The title of T. Kelly Mason's exhibition 'Mid Winter Drawings' is a telling pseudo-conundrum that mirrors the problems of reception engendered by the works in the show. Is the title anything more than a flat-footed description of works on paper installed in a gallery in February? Does the appellation correspond to any angst-ridden struggle to make it through short days and long nights or interminable downpours of snow and rain? The answers are no, no and no, brick walls at the end of short interpretive pathways that confound any attempt to find meaning from the information (visual or otherwise) provided.

The drawings are just as obstinate ­ paradoxical conflations of slacker listfulness and theoretical rigour that team up to snuff out the flickers of insight which can ignite viewer participation in a properly functioning artwork. How does he accomplish this feat? On large sheets of white paper pinned to the gallery walls, Mason has laid down a black circuitry of thick lines that, when not forming connections to other lines, are terminated by round points. The circuits, varying from drawing to drawing and seemingly based on arcane academic diagrams, are made to suggest city plans by the inclusion of colour and black-and-white images of houses culled from real estate flyers. Along with the brief textual descriptions that accompany the home listings, the pictures and lines form sprawling neighbourhoods across the expanse of the paper, some regular and believable, others twisted and entirely unworkable. The more confusing plans are usually complicated by Mason's attempts to hide text in and amongst the houses, sometimes legible in the negative spaces between lines and dots. And yet none of the relatively abundant material adds up to anything. The embedded letters and numbers only briefly come into focus, and when they do, they are less than revealing (the epiphany of seeing '69' among the jumble was a high point). The real estate pictures and text, properly 'grungified' through imperfect reproduction for generational appeal, are so banal that scanning them for information is more painful than productive, and the dense graphite circuitry offers little aesthetic or conceptual consolation. Glimpses of Postmodern irony and critique might be stolen from works such as Untitled #2 (Zollner Illusion) (1994) which could be seen to riff on utopian schemes such as Ebenezer Howard's Garden Cities, with ordered, well-spaced neighbourhoods connected to scenic parks and a business sector, but such clarity quickly disappears for lack of proper development.

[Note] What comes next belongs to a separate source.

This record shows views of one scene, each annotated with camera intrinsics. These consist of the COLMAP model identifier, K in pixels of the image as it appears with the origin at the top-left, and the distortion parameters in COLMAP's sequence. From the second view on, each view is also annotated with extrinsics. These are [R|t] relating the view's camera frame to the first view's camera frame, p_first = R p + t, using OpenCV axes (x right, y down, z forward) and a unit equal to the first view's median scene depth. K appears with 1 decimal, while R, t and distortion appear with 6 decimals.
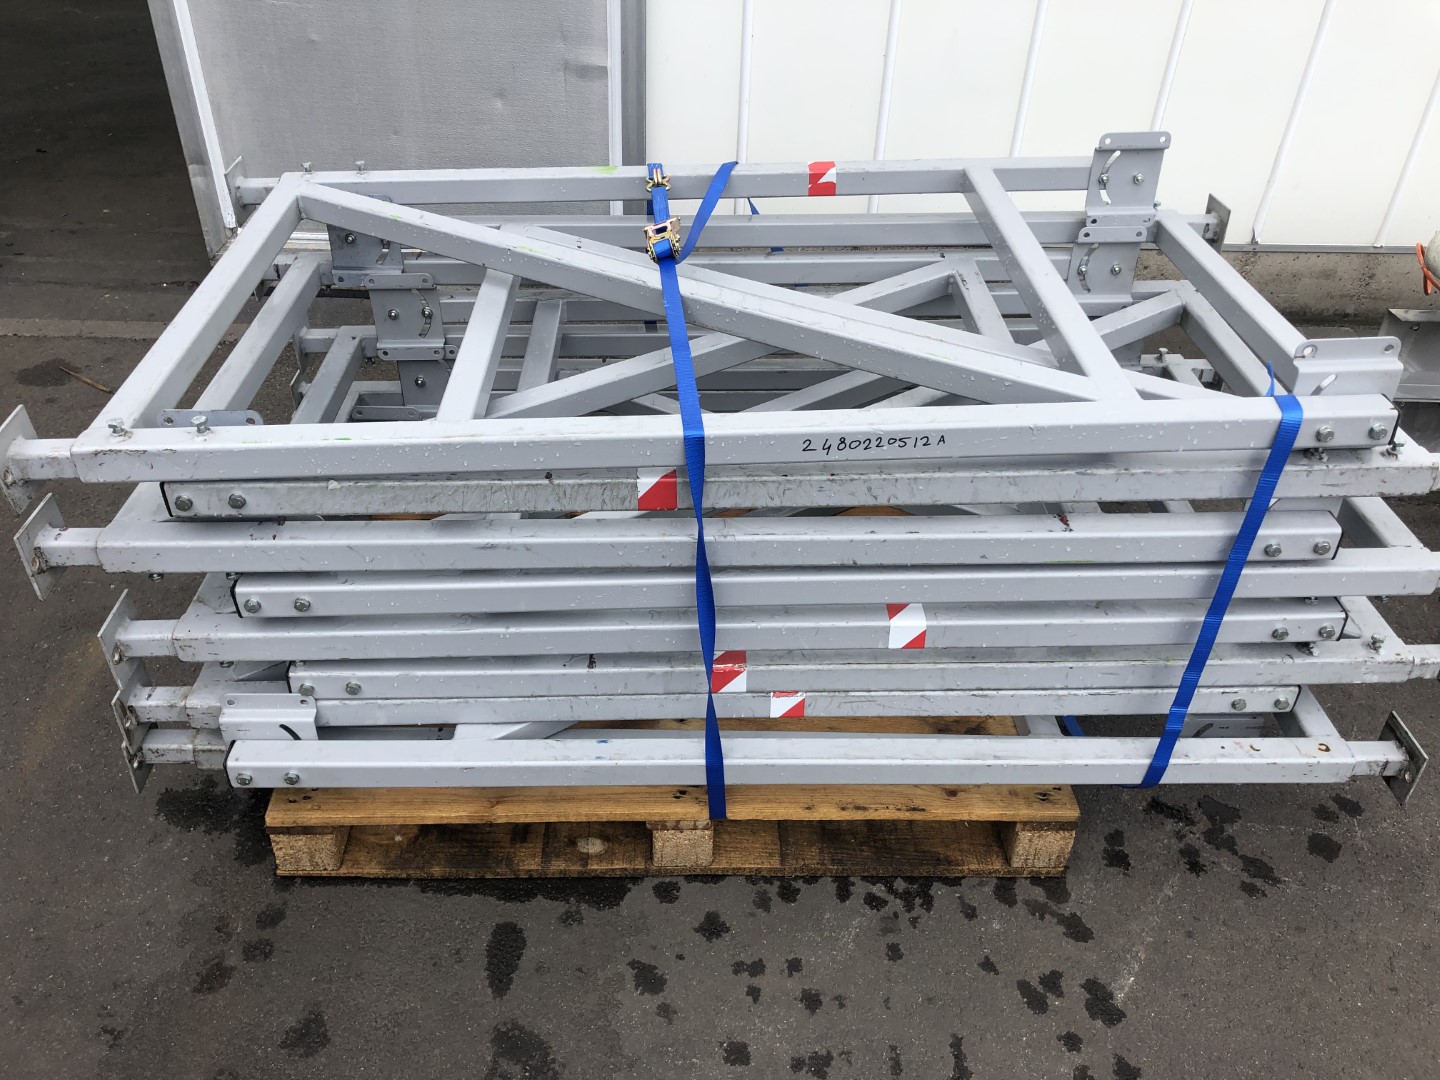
lens RADIAL K [[1167.0, 0, 757.3], [0, 1167.0, 500.0], [0, 0, 1]] dist [0.022387, -0.006491]
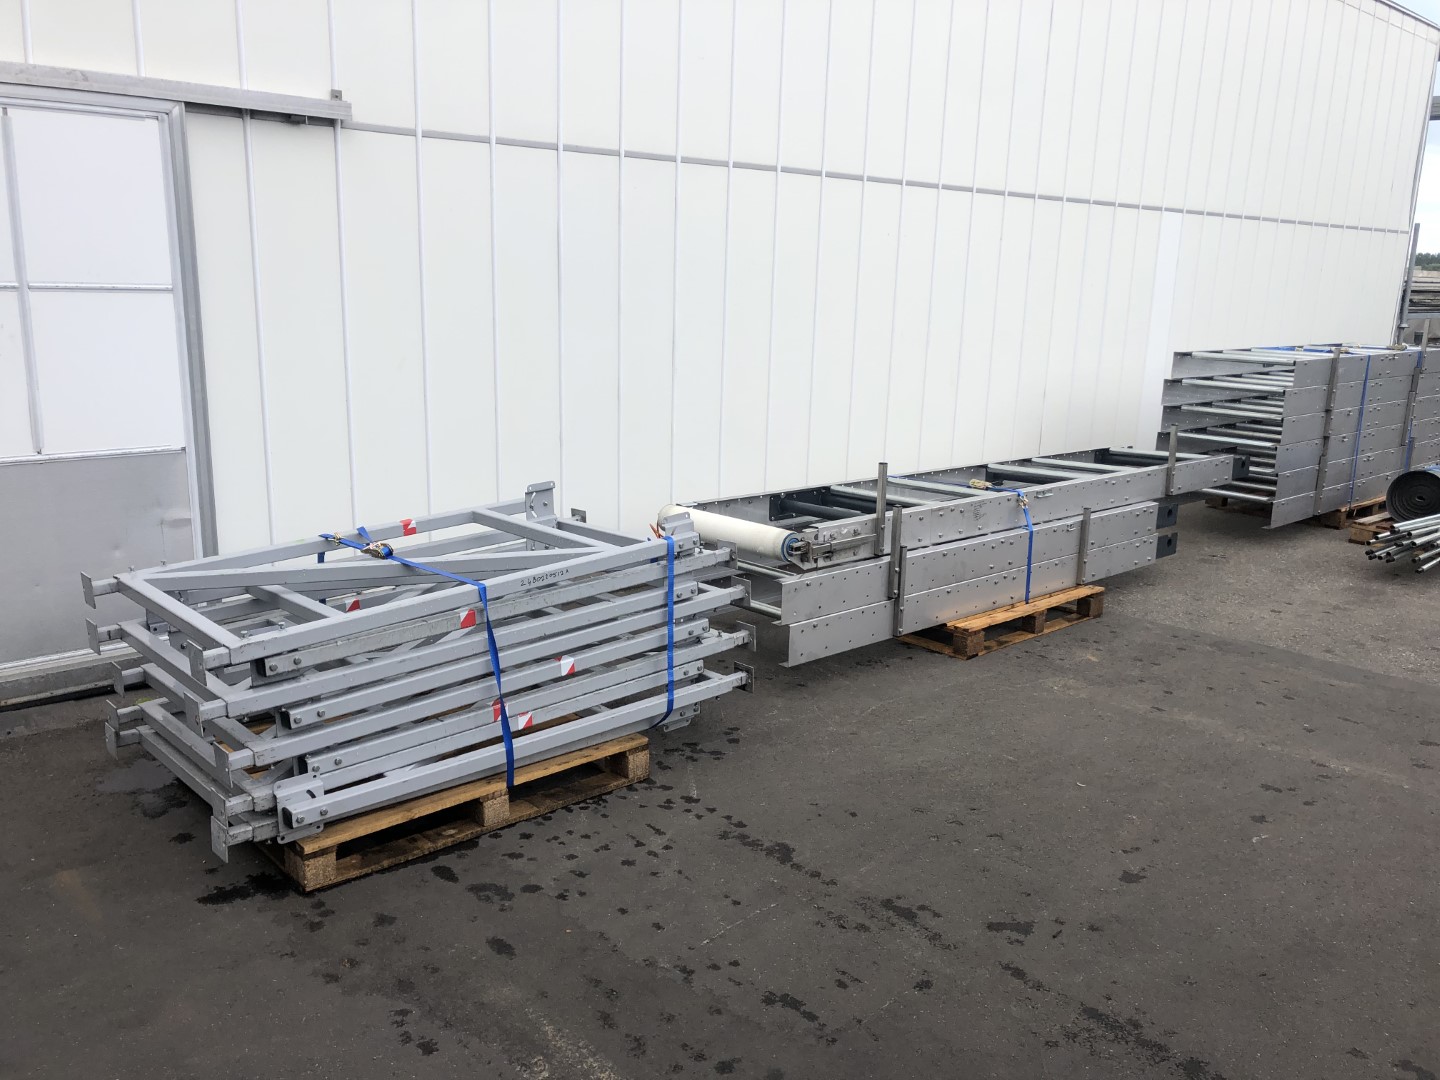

Mason's work is periodically reminiscent of previous projects by other artists ­ Ed Ruscha's Real Estate Opportunities and 34 Parking Lots, or Peter Halley's systems of cells and conduits for instance ­ but both comparisons disfavour the younger artist, chiefly because his drawings can't conjure the important mixture of Pop good looks and accessible intellectual narrative that gets viewers involved in the aforementioned examples. One suspects, however, that Mason has designed it that way. Perhaps a more fruitful connection might be made to the growing tradition of intentionally opaque art-making that has flowered in recent years at Los Angeles-area art institutes. A veritable school of obscurantist art, based on a misguided 'development' of the most moribund strains of 60s and 70s Conceptualism has cropped up which is more well-suited to closed-door critiques with like-minded professors than democratic engagement with a more varied public. Hints of this hermetic tradition, passed down through influential figures such as Steven Prina and Christopher Williams, are visible in the margins of Mason's drawings, where obscure bibliographic notations presumably prime viewers on the academic genesis of the works. His attempts to balance the pathetic and the scholarly, perfectly merged in the slacker-scholastic misspelling 'behaivioral' in one of his annotations are unusual for this strain of art-making, but in the end, one is not certain whether it is more idiot or savant. Nonetheless, when syllabi supplant sensorial responses in bridging artworks and audience, we should know that something has gone terribly wrong.